Page text:
=====

Why do we need AOT for CuTe DSL?

CUTLASS C++ is a library for writing high-performance CUDA operators, known for its complexity and difficulty. To reduce the learning curve, NVIDIA introduced the Python-based CuTe DSL. Using Python instead of C++ templates for metaprogramming offers many benefits. First, users no longer have to struggle with the obscure template errors of C++, which is a major headache for C++ beginners; now they can focus on the code logic. Additionally, nvcc compilation is slow, and most of that time is spent in the compiler frontend, parsing C++ code. Especially for template-heavy libraries like CUTLASS, most of the time is spent processing template instantiations. Using CuTe DSL can bypass this issue. Compared to C++ code using CUTLASS, its compilation speed can be tens or even hundreds of times faster. Furthermore, operators and unit tests can now be written together in Python, which is much more convenient.

=====

Assignment 1: According to the CuTe DSL excerpt, what benefits does using the Python-based CuTe DSL have over writing CUTLASS in C++? List each one.
Assignment 2: In the CuTe DSL excerpt, where is most of the nvcc compilation time said to be spent?
The entries that follow have no connection to the CuTe DSL excerpt.

Supplied information:
=====

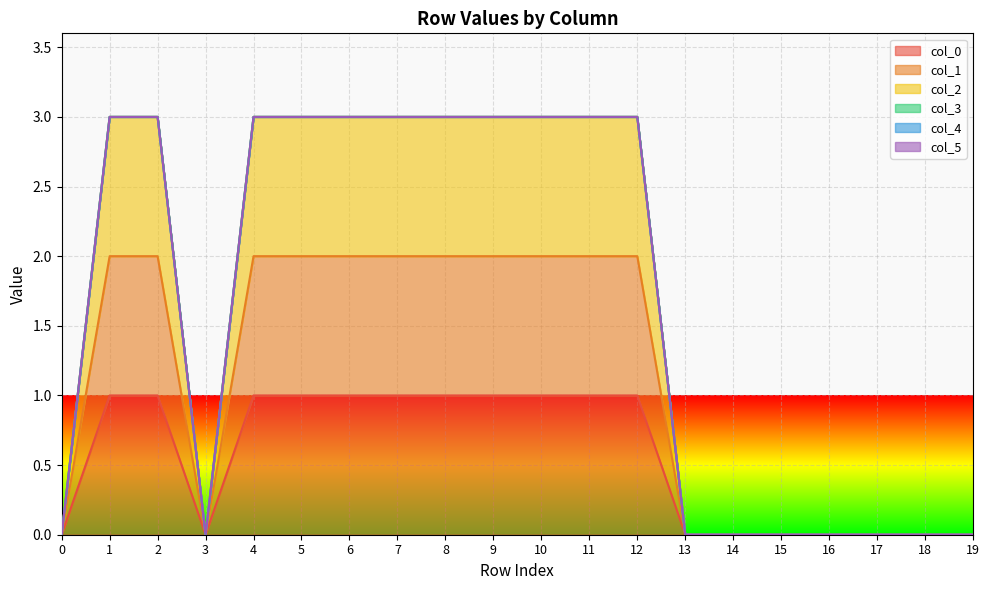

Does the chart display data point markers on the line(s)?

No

=====

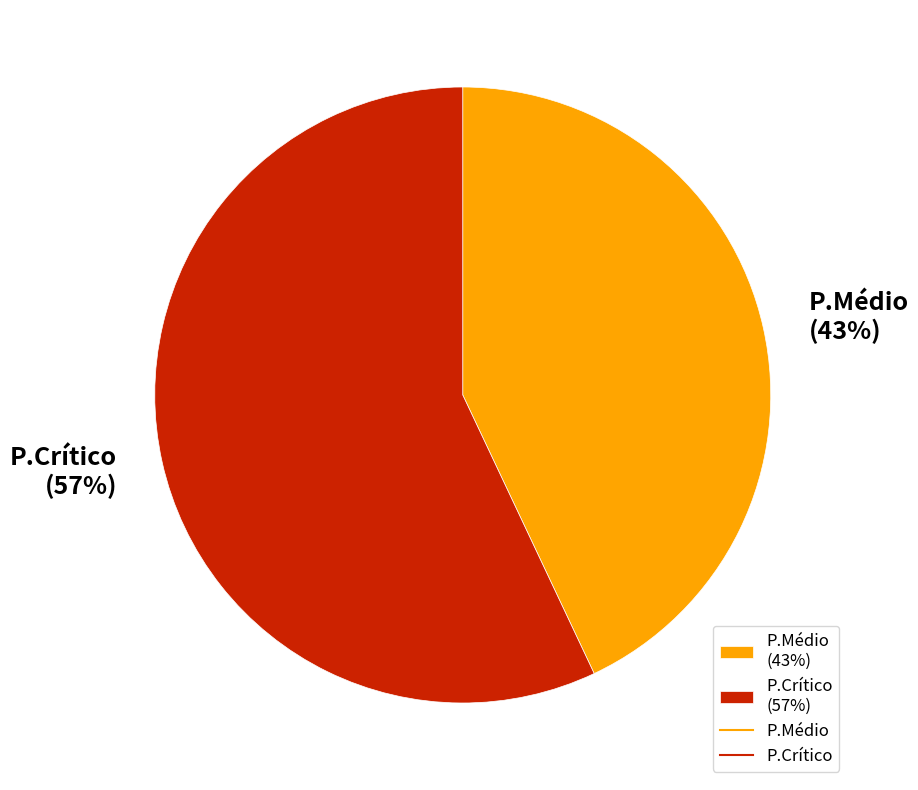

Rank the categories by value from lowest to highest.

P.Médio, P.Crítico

=====

Exercise output 1:
- Users no longer have to deal with obscure C++ template errors, so they can focus on the code logic.
- It avoids slow nvcc compilation, compiling tens or even hundreds of times faster than C++ code using CUTLASS.
- Operators and unit tests can be written together in Python, which is much more convenient.

Exercise output 2: Most of it is spent in the compiler frontend, parsing C++ code.